Compound 4f (D₁): ¹H NMR (500 MHz, CDCl₃): δ = 2.34 (dddq, 1 H, ^² J = 13.9 Hz, ^³ J = ca. 6.5 Hz, ^³ J = ca. 6.5 Hz, ⁴ J = 1.1 Hz, 2-H), 2.55 (br dddt, 1 H, ^² J = 14.0 Hz, ^³ J = ca. 7.2 Hz, ^³ J = ca. 7.2 Hz, ⁴ J = 1.3 Hz, 2-H), 4.08 (dd, 1 H, ^³ J = 7.3 Hz, ^³ J = 6.6 Hz, 1-H), 4.96 (dddd, 1 H, ^³ J _trans = 17.2 Hz, ^² J = ca. 1.6 Hz, ⁴ J = ca. 1.6 Hz, ⁴ J = ca. 1.6 Hz, 4-H), 4.98 (br d, 1 H, ^³ J _cis = 10.4 Hz, 4-H), 5.67 (dddd, 2 H, ^³ J _trans = 17.1 Hz, ^³ J _cis = 10.2 Hz, ^³ J = ca. 6.9 Hz, ^³ J = ca. 6.9 Hz, 3-H), 7.06 (br dd, 2 H, ^³ J = 8.7 Hz, ^³ J _H-F = 8.0 Hz, 3′-H and 5′-H), 7.23 (br dd, 2 H, ^³ J = 8.7 Hz, ⁴ J _H-F = 5.5 Hz, 2′-H and 6′-H). ¹³C NMR (125 MHz, CDCl₃): δ = 43.05 (C-2), 77.85 (C-1), 115.44 (d, ^² J _C-F = 21.4 Hz, C-3′ and C-5′), 117.28 (C-4), 128.88 (d, ^³ J _C-F = 8.5 Hz, C-2′ and C-6′), 134.7 (C-3), 137.70 (d, ⁴ J _C-F = 2.9 Hz, C-1′), 162.5 (d, ^¹ J _C-F = 245.5 Hz, C-4′).

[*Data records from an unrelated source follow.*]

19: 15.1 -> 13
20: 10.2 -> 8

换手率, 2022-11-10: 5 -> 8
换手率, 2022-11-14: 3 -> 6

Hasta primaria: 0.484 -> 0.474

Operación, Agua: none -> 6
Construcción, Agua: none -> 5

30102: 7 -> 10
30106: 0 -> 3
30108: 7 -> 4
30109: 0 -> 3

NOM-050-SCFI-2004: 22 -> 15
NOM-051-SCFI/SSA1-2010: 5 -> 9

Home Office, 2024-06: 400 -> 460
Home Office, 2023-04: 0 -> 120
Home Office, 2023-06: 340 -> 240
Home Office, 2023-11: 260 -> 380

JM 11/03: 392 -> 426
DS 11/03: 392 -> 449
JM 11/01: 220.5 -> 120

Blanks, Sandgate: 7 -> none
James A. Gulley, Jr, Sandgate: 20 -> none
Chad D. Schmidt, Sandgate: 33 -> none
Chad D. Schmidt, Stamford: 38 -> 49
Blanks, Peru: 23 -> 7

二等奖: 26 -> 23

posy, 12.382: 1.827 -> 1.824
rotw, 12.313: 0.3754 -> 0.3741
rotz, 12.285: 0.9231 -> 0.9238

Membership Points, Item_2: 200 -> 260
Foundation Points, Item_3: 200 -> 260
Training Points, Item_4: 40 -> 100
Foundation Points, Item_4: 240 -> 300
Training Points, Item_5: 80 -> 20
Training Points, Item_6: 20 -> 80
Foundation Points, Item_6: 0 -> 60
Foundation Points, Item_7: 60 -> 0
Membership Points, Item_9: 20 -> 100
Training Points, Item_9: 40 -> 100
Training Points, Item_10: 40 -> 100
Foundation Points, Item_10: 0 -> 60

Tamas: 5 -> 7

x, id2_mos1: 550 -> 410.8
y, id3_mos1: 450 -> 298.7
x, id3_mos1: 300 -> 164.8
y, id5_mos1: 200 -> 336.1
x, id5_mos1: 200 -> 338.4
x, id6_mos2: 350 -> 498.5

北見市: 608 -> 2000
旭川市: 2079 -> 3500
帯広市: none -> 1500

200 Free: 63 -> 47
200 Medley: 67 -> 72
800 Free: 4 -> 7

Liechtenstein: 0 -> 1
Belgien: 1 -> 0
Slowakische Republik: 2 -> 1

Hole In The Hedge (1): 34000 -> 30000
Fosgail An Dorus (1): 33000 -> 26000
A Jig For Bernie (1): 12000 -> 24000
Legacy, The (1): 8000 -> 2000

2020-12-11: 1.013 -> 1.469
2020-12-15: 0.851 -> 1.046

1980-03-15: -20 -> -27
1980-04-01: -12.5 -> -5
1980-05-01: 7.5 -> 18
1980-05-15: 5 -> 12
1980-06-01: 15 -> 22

Compound 4f (D₂): ¹H NMR (500 MHz, CDCl₃): δ = 2.47 (dddq, 1 H, ^² J = 14.1 Hz, ^³ J = ca. 7.1 Hz, ^³ J = ca. 7.1 Hz, ⁴ J = 1.1 Hz, 2-H), 2.62 (dddt, 1 H, ^² J = 14.1 Hz, ^³ J = ca. 7.1 Hz, ^³ J = ca. 7.1 Hz, ⁴ J = 1.2 Hz, 2-H), 4.39 (dd, 1 H, ^³ J = ca. 6.4 Hz, ^³ J = ca. 6.4 Hz, 1-H), 5.04 (br d, 1 H, ^³ J _cis = 10.0 Hz, 4-H), 5.05 (dddd, 1 H, ^³ J _trans = 17.5 Hz, ^² J = ca. 1.6 Hz, ⁴ J = ca. 1.6 Hz, ^² J = ca. 1.6 Hz, 4-H), 5.77 (dddd, 2 H, ^³ J _trans = 16.9 Hz, ^³ J _cis = 10.5 Hz, ^³ J = ca. 7.2 Hz, ^³ J = ca. 7.2 Hz, 3-H), 6.94 (br dd, 2 H, ^³ J = ca. 8.8 Hz, ^³ J _H-F = ca. 8.8 Hz, 3′-H and 5′-H), 7.14 (br dd, 2 H, ^³ J = 8.6 Hz, ⁴ J _H-F = 5.5 Hz, 2′-H and 6′-H). ¹³C NMR (125 MHz, CDCl₃): δ = 41.96 (C-2), 79.4 (C-1), 115.06 (d, ^² J _C-F = 21.3 Hz, C-3′and C-5′), 117.54 (C-4), 128.51 (d, ^³ J _C-F = 7.5 Hz, C-2′ and C-6′), 134.5 (C-3), 137.19 (d, ⁴ J _C-F = 3.7 Hz, C-1′), 162.20 (d, ^¹ J _C-F = 244.7 Hz, C-4′).